The Sova virus is a novel class of mobile banking malware campaign. It takes advantage of the SOVA Android Trojan malware. Prior to focusing on India, Sova targeted nations including the USA, Russia, and Spain.
For Indians who utilize mobile online banking, this malware is among the most deadly ones. It is the sixth iteration of the initial virus discovered in Indian online, and it is difficult to remove.
It is capable of encrypting all data. The nation’s federal cyber security agency revealed this.
In order to trick users into installing it, this particular strain of malware conceals bogus Android applications with similar-looking logos to popular search engines, including Chrome, Amazon, and NFT platforms.
This virus’s clever behavior is its defining trait. It recodes the defense mechanism in an effort to defend itself from various victims’ deeds.
How the SOVA Android Trojan operates
In order to trick users into installing them, the most recent iteration of the virus may conceal itself behind phony Android applications that bear the logos of certain genuine programs, like Google Chrome, Amazon, NFT platforms, and others. This virus can take the user’s credentials without their knowledge whenever the victims use hacked devices to connect into their net banking applications or access their bank accounts. According to reports, the most recent version of SOVA is targeting over 200 mobile applications, including wallets and exchanges for cryptocurrencies.
This virus, like the majority of Android banking Trojans, is mostly disseminated by SMS phishing operations (also known as smishing attacks). The virus transmits a list of the applications previously installed on the device to its command and control (C2) server, which is run by hackers, whenever any user installs one of these phony Android apps. The attacker can choose which applications to attack using the list that the virus has supplied.
The virus receives the list of addresses for each targeted app from the C2 server, which then stores the data in an XML file. The commands established between the virus and the C2 server then control how these targeted programs act. The malware’s list of capabilities includes keystroke logging, cookie theft, MFA token interception, screenshot and video capture, and impersonation of more than 200 banking and payment apps.
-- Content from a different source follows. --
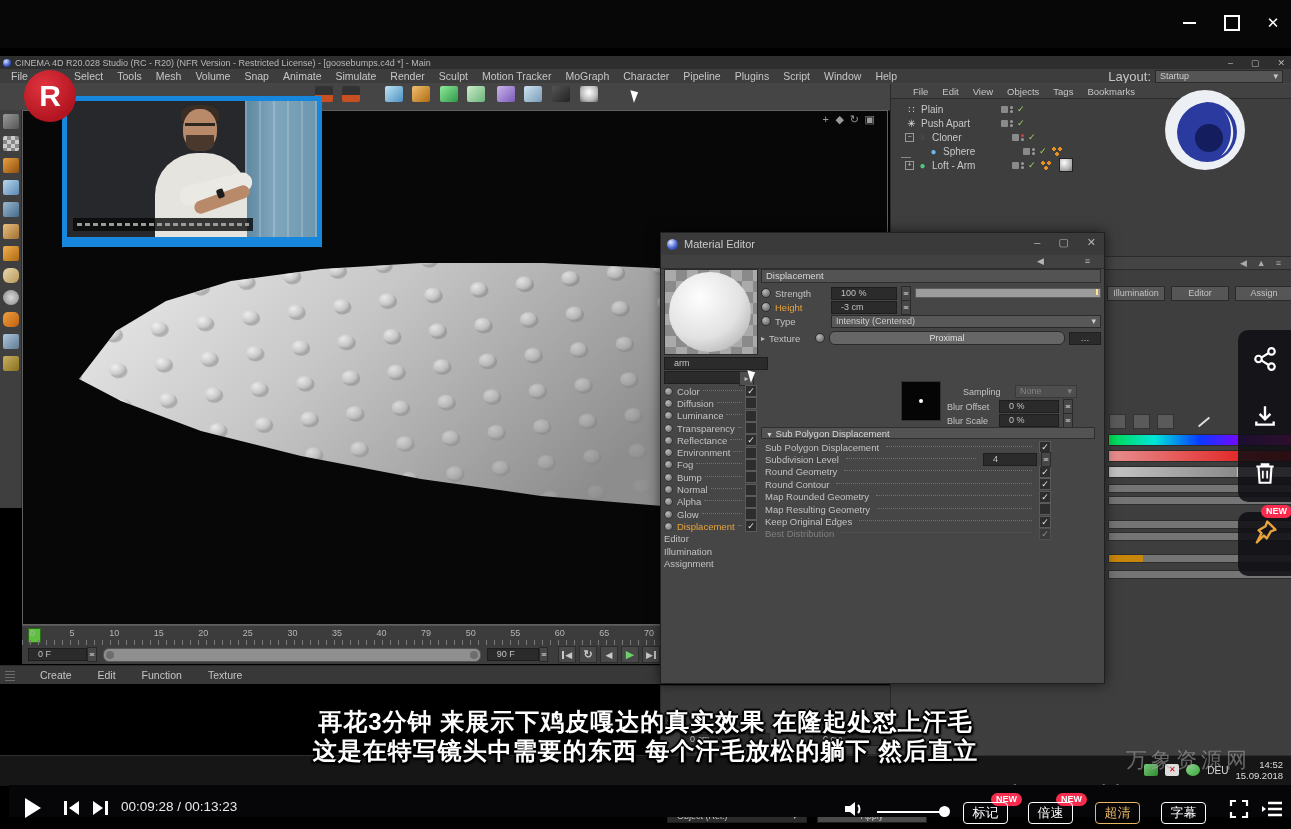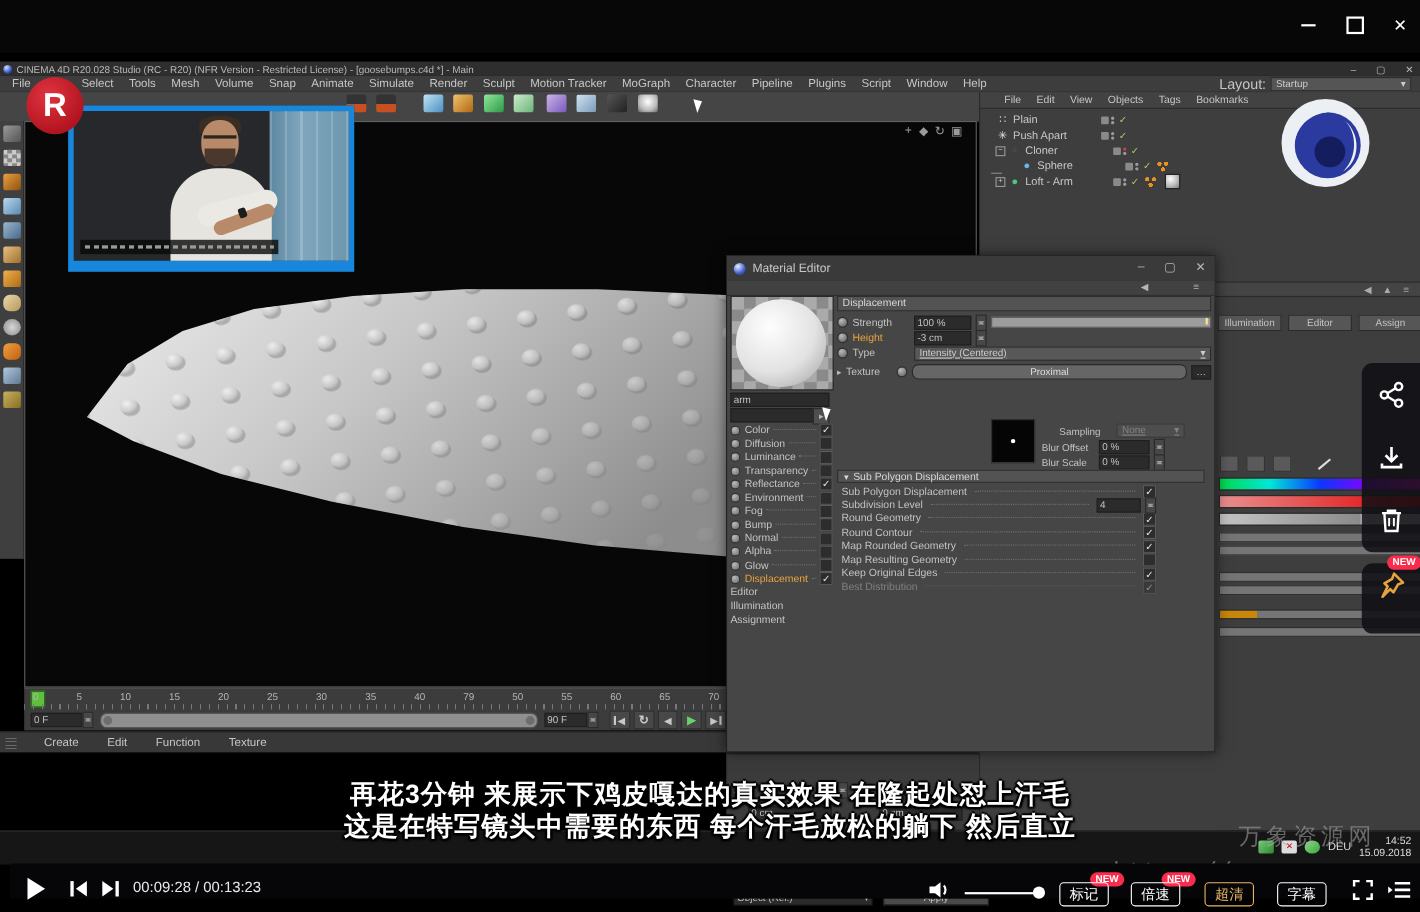"100 %" .fbox { padding: 0 2px -> 0 9px }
Security experts at ThreatFabric discovered SOVA to be a banking trojan in September, however at the time the virus was targeting East European nations. The Indian cyber security organization has since sent alerts informing people that the banking virus is also present in India. “In July 2022, SOVA added India to its list of targets, after it previously targeted the USA, Russia, and Spain,” the Cert-in advisory for India said.
Despite being a banking trojan, the SOVA virus is also capable of keylogging, DDoS, overlay assaults, notification manipulation, and other malicious activities.
Security experts have also discovered a unique feature in the virus that allows the SOVA malware to capture session cookies. This feature allows the malware to connect to banking accounts without the user’s username and password.